##### DATA FOR THE TASK #####

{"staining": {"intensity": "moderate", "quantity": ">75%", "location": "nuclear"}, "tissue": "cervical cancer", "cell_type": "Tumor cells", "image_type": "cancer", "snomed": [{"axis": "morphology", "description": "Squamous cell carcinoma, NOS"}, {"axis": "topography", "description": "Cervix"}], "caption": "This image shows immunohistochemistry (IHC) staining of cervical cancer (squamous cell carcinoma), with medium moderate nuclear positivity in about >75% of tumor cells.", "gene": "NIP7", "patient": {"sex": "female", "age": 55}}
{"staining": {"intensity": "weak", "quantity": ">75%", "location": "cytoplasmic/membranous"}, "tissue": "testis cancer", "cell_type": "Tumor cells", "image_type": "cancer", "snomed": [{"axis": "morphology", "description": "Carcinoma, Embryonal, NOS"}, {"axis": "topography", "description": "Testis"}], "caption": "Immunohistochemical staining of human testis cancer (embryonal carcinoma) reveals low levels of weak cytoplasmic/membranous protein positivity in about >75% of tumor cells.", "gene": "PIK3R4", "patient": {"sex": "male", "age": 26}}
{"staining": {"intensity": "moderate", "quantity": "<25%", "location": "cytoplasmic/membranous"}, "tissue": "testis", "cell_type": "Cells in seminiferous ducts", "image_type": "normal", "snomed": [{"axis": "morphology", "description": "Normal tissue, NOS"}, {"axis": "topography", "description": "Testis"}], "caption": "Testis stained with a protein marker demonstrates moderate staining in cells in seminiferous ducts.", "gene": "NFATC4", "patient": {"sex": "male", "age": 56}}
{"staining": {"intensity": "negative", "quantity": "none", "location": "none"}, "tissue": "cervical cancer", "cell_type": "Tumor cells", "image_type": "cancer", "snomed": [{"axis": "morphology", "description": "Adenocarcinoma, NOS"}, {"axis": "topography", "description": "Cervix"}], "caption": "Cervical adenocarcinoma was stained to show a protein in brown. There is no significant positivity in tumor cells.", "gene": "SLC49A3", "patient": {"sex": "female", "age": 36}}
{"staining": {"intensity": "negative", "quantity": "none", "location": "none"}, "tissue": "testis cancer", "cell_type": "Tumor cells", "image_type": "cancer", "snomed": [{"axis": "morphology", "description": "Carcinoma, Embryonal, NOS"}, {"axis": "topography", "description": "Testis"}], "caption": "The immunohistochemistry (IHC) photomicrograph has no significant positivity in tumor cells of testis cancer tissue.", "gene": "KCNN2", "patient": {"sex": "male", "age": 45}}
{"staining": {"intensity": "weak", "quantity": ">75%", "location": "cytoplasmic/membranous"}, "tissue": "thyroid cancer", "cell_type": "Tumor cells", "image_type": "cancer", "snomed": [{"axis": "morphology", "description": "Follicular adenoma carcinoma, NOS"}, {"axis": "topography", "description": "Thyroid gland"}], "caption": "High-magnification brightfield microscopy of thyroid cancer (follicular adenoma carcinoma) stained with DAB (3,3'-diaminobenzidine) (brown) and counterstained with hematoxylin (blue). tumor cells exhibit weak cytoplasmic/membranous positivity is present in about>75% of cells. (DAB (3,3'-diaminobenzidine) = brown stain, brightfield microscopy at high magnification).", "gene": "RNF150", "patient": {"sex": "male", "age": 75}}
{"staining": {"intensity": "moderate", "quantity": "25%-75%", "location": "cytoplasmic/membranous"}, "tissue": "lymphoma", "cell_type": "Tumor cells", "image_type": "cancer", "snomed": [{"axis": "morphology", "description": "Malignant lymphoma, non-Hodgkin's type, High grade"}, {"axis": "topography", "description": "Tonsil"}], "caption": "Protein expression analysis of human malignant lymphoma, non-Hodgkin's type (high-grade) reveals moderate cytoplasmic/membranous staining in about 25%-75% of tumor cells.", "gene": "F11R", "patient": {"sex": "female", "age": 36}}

#####

## [EXERCISE]
Reproduce each line of the data without any change.

## [RESULT OF THE EXERCISE]
{"staining": {"intensity": "moderate", "quantity": ">75%", "location": "nuclear"}, "tissue": "cervical cancer", "cell_type": "Tumor cells", "image_type": "cancer", "snomed": [{"axis": "morphology", "description": "Squamous cell carcinoma, NOS"}, {"axis": "topography", "description": "Cervix"}], "caption": "This image shows immunohistochemistry (IHC) staining of cervical cancer (squamous cell carcinoma), with medium moderate nuclear positivity in about >75% of tumor cells.", "gene": "NIP7", "patient": {"sex": "female", "age": 55}}
{"staining": {"intensity": "weak", "quantity": ">75%", "location": "cytoplasmic/membranous"}, "tissue": "testis cancer", "cell_type": "Tumor cells", "image_type": "cancer", "snomed": [{"axis": "morphology", "description": "Carcinoma, Embryonal, NOS"}, {"axis": "topography", "description": "Testis"}], "caption": "Immunohistochemical staining of human testis cancer (embryonal carcinoma) reveals low levels of weak cytoplasmic/membranous protein positivity in about >75% of tumor cells.", "gene": "PIK3R4", "patient": {"sex": "male", "age": 26}}
{"staining": {"intensity": "moderate", "quantity": "<25%", "location": "cytoplasmic/membranous"}, "tissue": "testis", "cell_type": "Cells in seminiferous ducts", "image_type": "normal", "snomed": [{"axis": "morphology", "description": "Normal tissue, NOS"}, {"axis": "topography", "description": "Testis"}], "caption": "Testis stained with a protein marker demonstrates moderate staining in cells in seminiferous ducts.", "gene": "NFATC4", "patient": {"sex": "male", "age": 56}}
{"staining": {"intensity": "negative", "quantity": "none", "location": "none"}, "tissue": "cervical cancer", "cell_type": "Tumor cells", "image_type": "cancer", "snomed": [{"axis": "morphology", "description": "Adenocarcinoma, NOS"}, {"axis": "topography", "description": "Cervix"}], "caption": "Cervical adenocarcinoma was stained to show a protein in brown. There is no significant positivity in tumor cells.", "gene": "SLC49A3", "patient": {"sex": "female", "age": 36}}
{"staining": {"intensity": "negative", "quantity": "none", "location": "none"}, "tissue": "testis cancer", "cell_type": "Tumor cells", "image_type": "cancer", "snomed": [{"axis": "morphology", "description": "Carcinoma, Embryonal, NOS"}, {"axis": "topography", "description": "Testis"}], "caption": "The immunohistochemistry (IHC) photomicrograph has no significant positivity in tumor cells of testis cancer tissue.", "gene": "KCNN2", "patient": {"sex": "male", "age": 45}}
{"staining": {"intensity": "weak", "quantity": ">75%", "location": "cytoplasmic/membranous"}, "tissue": "thyroid cancer", "cell_type": "Tumor cells", "image_type": "cancer", "snomed": [{"axis": "morphology", "description": "Follicular adenoma carcinoma, NOS"}, {"axis": "topography", "description": "Thyroid gland"}], "caption": "High-magnification brightfield microscopy of thyroid cancer (follicular adenoma carcinoma) stained with DAB (3,3'-diaminobenzidine) (brown) and counterstained with hematoxylin (blue). tumor cells exhibit weak cytoplasmic/membranous positivity is present in about>75% of cells. (DAB (3,3'-diaminobenzidine) = brown stain, brightfield microscopy at high magnification).", "gene": "RNF150", "patient": {"sex": "male", "age": 75}}
{"staining": {"intensity": "moderate", "quantity": "25%-75%", "location": "cytoplasmic/membranous"}, "tissue": "lymphoma", "cell_type": "Tumor cells", "image_type": "cancer", "snomed": [{"axis": "morphology", "description": "Malignant lymphoma, non-Hodgkin's type, High grade"}, {"axis": "topography", "description": "Tonsil"}], "caption": "Protein expression analysis of human malignant lymphoma, non-Hodgkin's type (high-grade) reveals moderate cytoplasmic/membranous staining in about 25%-75% of tumor cells.", "gene": "F11R", "patient": {"sex": "female", "age": 36}}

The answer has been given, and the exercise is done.